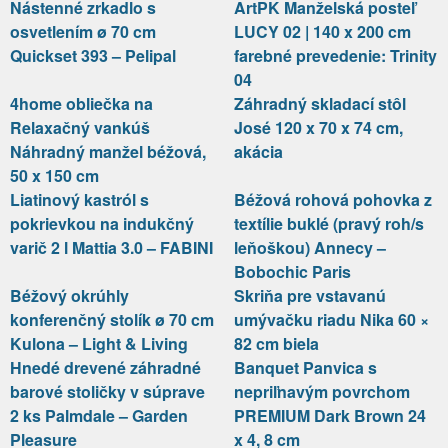
Nástenné zrkadlo s
ArtPK Manželská posteľ
osvetlením ø 70 cm
LUCY 02 | 140 x 200 cm
Quickset 393 – Pelipal
farebné prevedenie: Trinity
04
4home obliečka na
Záhradný skladací stôl
Relaxačný vankúš
José 120 x 70 x 74 cm,
Náhradný manžel béžová,
akácia
50 x 150 cm
Liatinový kastról s
Béžová rohová pohovka z
pokrievkou na indukčný
textílie buklé (pravý roh/s
varič 2 l Mattia 3.0 – FABINI
leňoškou) Annecy –
Bobochic Paris
Béžový okrúhly
Skriňa pre vstavanú
konferenčný stolík ø 70 cm
umývačku riadu Nika 60 ×
Kulona – Light & Living
82 cm biela
Hnedé drevené záhradné
Banquet Panvica s
barové stoličky v súprave
nepriľnavým povrchom
2 ks Palmdale – Garden
PREMIUM Dark Brown 24
Pleasure
x 4, 8 cm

◆ ◆ ◆ ◆

--- INSTRUCTIONS TO FOLLOW ---
All that is wanted is an exact copy of the lines above from the one with "Béžový okrúhly" through the one with "2 ks Palmdale – Garden", with both ends included.

--- WRITTEN RESPONSE ---
Béžový okrúhly
Skriňa pre vstavanú
konferenčný stolík ø 70 cm
umývačku riadu Nika 60 ×
Kulona – Light & Living
82 cm biela
Hnedé drevené záhradné
Banquet Panvica s
barové stoličky v súprave
nepriľnavým povrchom
2 ks Palmdale – Garden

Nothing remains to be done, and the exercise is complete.